## Data in this exercise

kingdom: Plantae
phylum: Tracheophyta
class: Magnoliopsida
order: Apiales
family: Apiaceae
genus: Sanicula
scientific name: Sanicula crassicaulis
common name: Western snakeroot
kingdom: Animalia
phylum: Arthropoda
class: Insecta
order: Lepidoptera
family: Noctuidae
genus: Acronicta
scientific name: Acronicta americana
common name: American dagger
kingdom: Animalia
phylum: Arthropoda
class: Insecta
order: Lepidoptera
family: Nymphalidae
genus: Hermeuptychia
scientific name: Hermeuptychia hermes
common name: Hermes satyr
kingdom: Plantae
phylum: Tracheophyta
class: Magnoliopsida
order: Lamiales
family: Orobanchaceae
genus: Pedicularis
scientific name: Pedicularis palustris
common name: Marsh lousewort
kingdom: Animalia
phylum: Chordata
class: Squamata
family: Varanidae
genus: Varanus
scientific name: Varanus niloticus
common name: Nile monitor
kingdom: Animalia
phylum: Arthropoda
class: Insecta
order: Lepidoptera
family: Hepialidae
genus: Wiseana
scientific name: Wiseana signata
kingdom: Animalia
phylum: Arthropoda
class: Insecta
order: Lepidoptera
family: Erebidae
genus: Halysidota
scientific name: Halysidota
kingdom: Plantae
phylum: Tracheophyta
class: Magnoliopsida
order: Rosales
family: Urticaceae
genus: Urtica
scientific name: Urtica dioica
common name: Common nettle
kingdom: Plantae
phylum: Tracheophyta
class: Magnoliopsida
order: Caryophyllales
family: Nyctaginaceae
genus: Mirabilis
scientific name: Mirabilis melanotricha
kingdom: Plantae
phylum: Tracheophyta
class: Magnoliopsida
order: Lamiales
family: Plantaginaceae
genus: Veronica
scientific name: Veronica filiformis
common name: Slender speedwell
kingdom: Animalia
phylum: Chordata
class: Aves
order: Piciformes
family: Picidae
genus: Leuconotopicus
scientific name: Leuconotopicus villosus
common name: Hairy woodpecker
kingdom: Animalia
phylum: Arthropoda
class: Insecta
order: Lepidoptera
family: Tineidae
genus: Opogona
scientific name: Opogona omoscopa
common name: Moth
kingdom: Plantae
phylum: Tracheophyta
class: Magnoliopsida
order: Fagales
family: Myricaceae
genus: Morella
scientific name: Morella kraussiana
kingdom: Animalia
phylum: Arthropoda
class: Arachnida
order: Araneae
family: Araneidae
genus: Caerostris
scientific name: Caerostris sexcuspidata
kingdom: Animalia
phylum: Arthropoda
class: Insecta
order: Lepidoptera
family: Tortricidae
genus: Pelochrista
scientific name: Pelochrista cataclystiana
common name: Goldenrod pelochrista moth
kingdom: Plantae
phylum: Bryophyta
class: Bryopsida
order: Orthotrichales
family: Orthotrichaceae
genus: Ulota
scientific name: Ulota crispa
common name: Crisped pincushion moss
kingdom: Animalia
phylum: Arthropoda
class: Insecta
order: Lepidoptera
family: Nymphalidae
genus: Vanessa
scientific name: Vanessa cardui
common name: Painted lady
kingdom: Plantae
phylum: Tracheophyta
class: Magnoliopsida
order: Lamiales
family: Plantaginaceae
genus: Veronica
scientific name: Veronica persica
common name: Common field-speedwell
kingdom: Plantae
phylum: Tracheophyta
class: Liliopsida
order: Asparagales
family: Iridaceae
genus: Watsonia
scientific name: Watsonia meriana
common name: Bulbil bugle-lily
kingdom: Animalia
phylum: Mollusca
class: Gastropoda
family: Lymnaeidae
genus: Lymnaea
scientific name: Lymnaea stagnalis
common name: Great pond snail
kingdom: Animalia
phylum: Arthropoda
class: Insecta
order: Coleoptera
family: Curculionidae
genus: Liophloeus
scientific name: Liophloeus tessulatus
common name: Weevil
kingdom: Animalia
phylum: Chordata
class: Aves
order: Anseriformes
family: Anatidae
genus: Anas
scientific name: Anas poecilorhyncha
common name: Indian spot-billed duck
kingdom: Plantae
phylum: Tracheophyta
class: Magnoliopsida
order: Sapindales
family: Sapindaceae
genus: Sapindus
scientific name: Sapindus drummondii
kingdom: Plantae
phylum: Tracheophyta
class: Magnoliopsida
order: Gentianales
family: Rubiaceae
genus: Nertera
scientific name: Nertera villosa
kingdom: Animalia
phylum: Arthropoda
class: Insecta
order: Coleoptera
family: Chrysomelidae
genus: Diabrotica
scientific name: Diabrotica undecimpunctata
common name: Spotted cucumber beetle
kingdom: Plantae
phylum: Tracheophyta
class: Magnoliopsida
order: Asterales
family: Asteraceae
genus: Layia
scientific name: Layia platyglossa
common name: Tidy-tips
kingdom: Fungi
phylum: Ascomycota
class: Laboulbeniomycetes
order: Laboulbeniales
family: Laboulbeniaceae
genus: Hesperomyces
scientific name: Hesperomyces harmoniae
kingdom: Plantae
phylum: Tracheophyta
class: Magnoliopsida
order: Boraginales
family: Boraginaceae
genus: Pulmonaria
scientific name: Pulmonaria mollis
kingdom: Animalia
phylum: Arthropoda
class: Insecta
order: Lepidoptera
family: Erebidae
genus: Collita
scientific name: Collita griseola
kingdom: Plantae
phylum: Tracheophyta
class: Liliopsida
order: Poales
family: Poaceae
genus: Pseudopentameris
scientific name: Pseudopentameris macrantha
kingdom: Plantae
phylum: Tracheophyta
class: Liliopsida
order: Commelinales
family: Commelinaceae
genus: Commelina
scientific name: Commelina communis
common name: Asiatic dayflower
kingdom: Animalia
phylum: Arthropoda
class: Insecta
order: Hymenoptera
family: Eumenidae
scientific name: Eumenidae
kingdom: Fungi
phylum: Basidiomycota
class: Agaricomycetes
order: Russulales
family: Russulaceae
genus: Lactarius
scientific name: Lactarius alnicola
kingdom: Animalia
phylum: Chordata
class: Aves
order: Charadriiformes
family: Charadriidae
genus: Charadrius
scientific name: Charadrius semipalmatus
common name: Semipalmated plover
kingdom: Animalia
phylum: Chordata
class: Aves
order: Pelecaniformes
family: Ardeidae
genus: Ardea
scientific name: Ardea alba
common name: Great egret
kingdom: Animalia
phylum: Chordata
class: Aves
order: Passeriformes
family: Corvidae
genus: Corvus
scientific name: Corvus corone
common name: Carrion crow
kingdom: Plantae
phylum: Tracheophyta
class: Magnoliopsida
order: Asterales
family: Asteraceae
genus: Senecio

## The problem
Copy the rows from the line with "scientific name: Nertera villosa" to the line with "order: Boraginales", renaming "phylum" to "division" and leaving everything else unchanged.

## Written response
scientific name: Nertera villosa
kingdom: Animalia
division: Arthropoda
class: Insecta
order: Coleoptera
family: Chrysomelidae
genus: Diabrotica
scientific name: Diabrotica undecimpunctata
common name: Spotted cucumber beetle
kingdom: Plantae
division: Tracheophyta
class: Magnoliopsida
order: Asterales
family: Asteraceae
genus: Layia
scientific name: Layia platyglossa
common name: Tidy-tips
kingdom: Fungi
division: Ascomycota
class: Laboulbeniomycetes
order: Laboulbeniales
family: Laboulbeniaceae
genus: Hesperomyces
scientific name: Hesperomyces harmoniae
kingdom: Plantae
division: Tracheophyta
class: Magnoliopsida
order: Boraginales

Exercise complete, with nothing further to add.